Dataset excerpts
=== Section Start ===
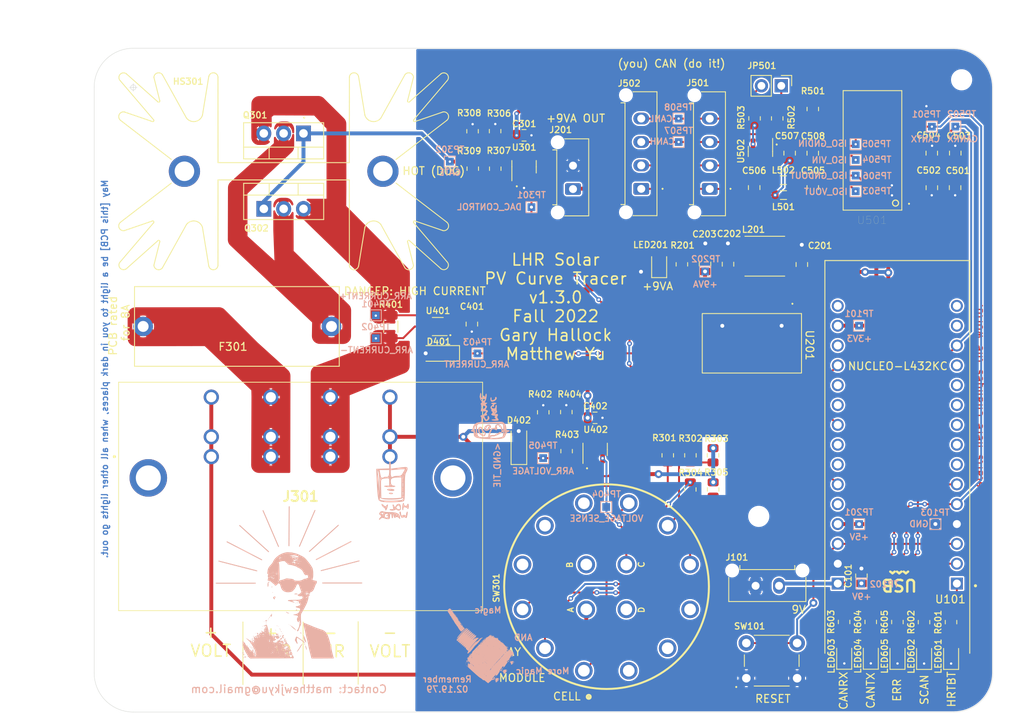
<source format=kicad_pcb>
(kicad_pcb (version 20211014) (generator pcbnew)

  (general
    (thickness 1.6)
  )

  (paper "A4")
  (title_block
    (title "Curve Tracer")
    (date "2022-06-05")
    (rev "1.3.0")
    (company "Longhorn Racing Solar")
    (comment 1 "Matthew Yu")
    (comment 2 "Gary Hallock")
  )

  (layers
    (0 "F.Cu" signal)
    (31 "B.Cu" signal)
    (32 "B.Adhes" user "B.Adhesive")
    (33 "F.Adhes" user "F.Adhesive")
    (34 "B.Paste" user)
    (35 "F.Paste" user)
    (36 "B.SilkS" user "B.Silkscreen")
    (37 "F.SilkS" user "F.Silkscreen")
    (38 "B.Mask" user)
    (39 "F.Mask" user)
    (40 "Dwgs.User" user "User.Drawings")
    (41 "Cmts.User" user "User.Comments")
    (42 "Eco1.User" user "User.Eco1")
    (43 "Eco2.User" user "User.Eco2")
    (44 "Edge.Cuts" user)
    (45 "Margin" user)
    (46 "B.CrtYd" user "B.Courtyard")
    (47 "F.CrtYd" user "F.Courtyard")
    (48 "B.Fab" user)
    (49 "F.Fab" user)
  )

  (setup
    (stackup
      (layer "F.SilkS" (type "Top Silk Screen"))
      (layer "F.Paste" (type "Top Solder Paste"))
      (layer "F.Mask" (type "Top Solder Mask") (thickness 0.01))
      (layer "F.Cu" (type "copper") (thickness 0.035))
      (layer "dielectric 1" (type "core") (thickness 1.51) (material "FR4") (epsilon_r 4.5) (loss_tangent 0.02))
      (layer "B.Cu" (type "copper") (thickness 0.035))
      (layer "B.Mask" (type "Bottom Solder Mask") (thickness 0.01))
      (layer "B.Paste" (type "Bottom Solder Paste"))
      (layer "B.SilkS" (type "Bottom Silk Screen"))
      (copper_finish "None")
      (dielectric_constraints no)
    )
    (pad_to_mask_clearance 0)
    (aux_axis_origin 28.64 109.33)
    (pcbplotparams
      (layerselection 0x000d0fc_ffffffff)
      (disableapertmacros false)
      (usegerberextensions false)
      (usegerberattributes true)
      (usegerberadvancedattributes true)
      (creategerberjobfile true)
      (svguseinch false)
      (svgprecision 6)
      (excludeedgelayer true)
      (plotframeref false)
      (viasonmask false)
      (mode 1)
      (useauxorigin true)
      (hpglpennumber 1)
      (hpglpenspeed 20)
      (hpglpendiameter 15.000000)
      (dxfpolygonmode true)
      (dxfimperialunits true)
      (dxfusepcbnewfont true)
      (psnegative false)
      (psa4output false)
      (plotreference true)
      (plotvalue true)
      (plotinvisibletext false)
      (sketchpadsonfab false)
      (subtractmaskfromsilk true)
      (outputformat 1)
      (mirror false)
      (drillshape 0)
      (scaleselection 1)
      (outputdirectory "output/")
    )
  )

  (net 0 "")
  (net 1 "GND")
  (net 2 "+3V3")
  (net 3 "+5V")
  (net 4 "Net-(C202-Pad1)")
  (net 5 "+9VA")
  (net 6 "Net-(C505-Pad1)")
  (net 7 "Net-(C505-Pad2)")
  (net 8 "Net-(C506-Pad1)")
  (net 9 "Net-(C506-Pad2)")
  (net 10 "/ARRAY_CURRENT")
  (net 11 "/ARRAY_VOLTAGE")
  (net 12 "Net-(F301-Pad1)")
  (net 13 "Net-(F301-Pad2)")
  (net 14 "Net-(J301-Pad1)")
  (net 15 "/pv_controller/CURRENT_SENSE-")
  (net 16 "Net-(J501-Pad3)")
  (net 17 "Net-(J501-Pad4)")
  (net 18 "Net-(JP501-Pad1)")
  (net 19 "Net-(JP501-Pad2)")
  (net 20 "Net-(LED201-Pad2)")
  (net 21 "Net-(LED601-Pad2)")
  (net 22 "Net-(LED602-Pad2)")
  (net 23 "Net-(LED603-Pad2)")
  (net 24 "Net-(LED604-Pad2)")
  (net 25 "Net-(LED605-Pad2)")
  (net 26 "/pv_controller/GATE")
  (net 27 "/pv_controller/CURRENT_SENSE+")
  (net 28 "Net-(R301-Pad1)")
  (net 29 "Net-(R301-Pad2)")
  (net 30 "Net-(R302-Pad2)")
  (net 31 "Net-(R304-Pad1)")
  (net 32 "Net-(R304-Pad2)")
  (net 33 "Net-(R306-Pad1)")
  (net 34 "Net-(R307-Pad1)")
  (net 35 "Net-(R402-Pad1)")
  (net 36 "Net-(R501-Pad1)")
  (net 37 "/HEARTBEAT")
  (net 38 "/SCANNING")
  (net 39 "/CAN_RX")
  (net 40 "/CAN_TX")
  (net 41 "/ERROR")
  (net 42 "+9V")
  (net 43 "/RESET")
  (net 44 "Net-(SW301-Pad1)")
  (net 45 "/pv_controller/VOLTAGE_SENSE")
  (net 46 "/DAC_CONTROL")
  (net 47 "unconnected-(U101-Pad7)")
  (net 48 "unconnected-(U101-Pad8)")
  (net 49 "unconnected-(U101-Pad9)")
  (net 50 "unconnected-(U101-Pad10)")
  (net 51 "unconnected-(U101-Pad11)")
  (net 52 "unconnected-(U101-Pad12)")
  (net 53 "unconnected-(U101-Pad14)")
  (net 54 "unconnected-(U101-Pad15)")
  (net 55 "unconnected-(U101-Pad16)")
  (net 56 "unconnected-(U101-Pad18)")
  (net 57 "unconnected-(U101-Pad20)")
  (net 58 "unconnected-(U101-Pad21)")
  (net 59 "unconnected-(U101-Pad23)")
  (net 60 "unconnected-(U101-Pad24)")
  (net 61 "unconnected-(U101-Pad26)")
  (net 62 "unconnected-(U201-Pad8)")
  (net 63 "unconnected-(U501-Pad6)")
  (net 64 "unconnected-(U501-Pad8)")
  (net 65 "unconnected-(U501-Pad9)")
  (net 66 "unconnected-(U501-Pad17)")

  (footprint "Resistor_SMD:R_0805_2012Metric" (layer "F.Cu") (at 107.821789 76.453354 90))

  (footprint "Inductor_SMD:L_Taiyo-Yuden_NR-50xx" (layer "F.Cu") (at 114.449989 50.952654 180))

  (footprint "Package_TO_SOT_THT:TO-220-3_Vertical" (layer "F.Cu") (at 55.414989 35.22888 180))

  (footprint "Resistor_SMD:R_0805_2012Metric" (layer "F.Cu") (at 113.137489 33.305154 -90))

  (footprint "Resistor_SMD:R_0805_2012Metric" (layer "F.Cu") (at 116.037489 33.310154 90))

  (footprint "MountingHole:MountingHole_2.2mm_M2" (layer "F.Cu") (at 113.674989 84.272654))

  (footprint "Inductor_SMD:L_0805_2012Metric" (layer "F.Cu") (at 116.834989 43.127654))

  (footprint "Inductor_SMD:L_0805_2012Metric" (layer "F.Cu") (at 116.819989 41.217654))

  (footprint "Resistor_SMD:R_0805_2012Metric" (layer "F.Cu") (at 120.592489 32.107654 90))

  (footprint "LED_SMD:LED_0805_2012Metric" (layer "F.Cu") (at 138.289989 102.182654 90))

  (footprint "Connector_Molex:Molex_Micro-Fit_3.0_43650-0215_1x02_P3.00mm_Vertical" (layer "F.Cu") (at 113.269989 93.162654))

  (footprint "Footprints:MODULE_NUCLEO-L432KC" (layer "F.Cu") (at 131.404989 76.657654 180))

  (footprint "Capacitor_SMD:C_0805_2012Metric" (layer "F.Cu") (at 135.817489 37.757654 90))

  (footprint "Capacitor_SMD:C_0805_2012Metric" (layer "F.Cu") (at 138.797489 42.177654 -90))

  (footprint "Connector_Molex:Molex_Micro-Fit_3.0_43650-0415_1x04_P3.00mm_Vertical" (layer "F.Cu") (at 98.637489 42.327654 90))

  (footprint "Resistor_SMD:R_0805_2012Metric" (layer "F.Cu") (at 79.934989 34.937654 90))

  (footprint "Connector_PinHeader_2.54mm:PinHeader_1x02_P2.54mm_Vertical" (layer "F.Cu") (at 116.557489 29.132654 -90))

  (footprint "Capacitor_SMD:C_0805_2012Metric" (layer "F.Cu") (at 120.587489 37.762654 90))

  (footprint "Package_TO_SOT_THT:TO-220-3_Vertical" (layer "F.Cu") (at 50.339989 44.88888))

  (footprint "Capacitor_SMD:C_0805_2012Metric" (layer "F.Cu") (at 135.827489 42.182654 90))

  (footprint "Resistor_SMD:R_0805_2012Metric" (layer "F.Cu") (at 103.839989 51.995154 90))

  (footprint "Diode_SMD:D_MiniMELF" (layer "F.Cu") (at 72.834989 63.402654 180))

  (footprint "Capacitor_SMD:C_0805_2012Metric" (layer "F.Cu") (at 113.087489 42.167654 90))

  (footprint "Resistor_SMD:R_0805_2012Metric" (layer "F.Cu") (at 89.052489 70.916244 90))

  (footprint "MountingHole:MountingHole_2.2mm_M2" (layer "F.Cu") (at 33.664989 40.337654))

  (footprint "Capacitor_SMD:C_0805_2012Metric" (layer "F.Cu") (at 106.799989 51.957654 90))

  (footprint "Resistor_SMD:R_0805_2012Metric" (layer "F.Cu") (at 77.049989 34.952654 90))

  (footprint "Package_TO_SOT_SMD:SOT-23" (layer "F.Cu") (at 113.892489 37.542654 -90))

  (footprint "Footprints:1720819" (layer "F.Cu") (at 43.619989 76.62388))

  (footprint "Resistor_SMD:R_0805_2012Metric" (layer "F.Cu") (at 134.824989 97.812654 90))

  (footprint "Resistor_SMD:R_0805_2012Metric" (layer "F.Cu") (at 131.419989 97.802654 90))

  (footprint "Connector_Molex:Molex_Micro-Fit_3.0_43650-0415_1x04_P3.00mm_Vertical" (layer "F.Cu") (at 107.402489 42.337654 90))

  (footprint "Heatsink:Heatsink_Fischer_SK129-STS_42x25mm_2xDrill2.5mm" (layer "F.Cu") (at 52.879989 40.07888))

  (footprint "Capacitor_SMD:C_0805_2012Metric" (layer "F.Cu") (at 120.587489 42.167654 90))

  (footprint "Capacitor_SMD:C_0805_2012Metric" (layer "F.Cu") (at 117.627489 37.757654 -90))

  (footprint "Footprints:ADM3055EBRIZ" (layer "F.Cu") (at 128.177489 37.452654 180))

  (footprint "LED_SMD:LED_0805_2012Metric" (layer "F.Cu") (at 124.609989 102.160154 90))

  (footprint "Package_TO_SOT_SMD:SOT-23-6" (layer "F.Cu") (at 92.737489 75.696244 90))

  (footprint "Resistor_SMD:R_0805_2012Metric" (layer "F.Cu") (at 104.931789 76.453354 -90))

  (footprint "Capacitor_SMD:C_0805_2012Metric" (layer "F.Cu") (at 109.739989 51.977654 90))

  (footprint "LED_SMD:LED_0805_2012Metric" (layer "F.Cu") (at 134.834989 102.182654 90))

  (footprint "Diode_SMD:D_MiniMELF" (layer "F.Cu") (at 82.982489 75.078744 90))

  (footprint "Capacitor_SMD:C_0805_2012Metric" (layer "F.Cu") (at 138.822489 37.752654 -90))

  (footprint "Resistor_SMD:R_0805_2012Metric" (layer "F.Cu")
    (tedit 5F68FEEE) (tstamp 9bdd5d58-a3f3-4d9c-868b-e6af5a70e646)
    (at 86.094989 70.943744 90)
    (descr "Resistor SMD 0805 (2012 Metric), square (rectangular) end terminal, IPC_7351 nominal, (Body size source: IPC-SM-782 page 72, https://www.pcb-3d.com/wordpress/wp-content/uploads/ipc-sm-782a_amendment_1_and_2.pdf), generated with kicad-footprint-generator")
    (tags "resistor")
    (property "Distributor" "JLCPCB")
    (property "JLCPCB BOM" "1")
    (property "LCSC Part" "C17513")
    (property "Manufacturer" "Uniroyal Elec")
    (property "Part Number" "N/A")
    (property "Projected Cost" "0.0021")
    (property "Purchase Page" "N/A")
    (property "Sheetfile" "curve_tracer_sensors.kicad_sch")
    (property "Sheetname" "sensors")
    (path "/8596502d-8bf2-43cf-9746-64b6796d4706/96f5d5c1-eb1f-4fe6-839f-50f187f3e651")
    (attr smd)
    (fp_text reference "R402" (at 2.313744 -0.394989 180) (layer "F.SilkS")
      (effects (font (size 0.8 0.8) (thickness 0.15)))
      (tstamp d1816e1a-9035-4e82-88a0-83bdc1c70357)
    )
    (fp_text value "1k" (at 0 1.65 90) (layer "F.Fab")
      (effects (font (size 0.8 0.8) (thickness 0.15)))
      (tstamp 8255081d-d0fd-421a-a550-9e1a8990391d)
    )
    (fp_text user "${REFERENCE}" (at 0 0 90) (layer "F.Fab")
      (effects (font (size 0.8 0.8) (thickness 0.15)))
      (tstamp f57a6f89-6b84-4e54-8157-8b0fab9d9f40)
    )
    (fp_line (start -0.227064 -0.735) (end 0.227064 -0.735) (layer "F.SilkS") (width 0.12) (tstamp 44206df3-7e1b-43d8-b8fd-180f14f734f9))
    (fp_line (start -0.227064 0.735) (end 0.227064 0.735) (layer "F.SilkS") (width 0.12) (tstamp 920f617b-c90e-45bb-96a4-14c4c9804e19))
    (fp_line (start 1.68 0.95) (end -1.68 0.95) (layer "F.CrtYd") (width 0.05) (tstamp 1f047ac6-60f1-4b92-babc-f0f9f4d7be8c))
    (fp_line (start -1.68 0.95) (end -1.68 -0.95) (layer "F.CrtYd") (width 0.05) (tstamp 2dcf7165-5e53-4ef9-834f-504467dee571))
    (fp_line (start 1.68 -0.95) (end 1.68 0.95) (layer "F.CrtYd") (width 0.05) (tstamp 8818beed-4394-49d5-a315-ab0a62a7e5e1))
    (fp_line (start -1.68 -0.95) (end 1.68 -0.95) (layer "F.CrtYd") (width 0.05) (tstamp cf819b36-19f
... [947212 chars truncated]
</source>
=== Section End ===
Task directions >> The lines needed run from the first line of the records through the line containing "4.5) (loss_tangent 0.02))", both included. Restate them word for word, without pictures.

Task answer >>
<source format=kicad_pcb>
(kicad_pcb (version 20211014) (generator pcbnew)

  (general
    (thickness 1.6)
  )

  (paper "A4")
  (title_block
    (title "Curve Tracer")
    (date "2022-06-05")
    (rev "1.3.0")
    (company "Longhorn Racing Solar")
    (comment 1 "Matthew Yu")
    (comment 2 "Gary Hallock")
  )

  (layers
    (0 "F.Cu" signal)
    (31 "B.Cu" signal)
    (32 "B.Adhes" user "B.Adhesive")
    (33 "F.Adhes" user "F.Adhesive")
    (34 "B.Paste" user)
    (35 "F.Paste" user)
    (36 "B.SilkS" user "B.Silkscreen")
    (37 "F.SilkS" user "F.Silkscreen")
    (38 "B.Mask" user)
    (39 "F.Mask" user)
    (40 "Dwgs.User" user "User.Drawings")
    (41 "Cmts.User" user "User.Comments")
    (42 "Eco1.User" user "User.Eco1")
    (43 "Eco2.User" user "User.Eco2")
    (44 "Edge.Cuts" user)
    (45 "Margin" user)
    (46 "B.CrtYd" user "B.Courtyard")
    (47 "F.CrtYd" user "F.Courtyard")
    (48 "B.Fab" user)
    (49 "F.Fab" user)
  )

  (setup
    (stackup
      (layer "F.SilkS" (type "Top Silk Screen"))
      (layer "F.Paste" (type "Top Solder Paste"))
      (layer "F.Mask" (type "Top Solder Mask") (thickness 0.01))
      (layer "F.Cu" (type "copper") (thickness 0.035))
      (layer "dielectric 1" (type "core") (thickness 1.51) (material "FR4") (epsilon_r 4.5) (loss_tangent 0.02))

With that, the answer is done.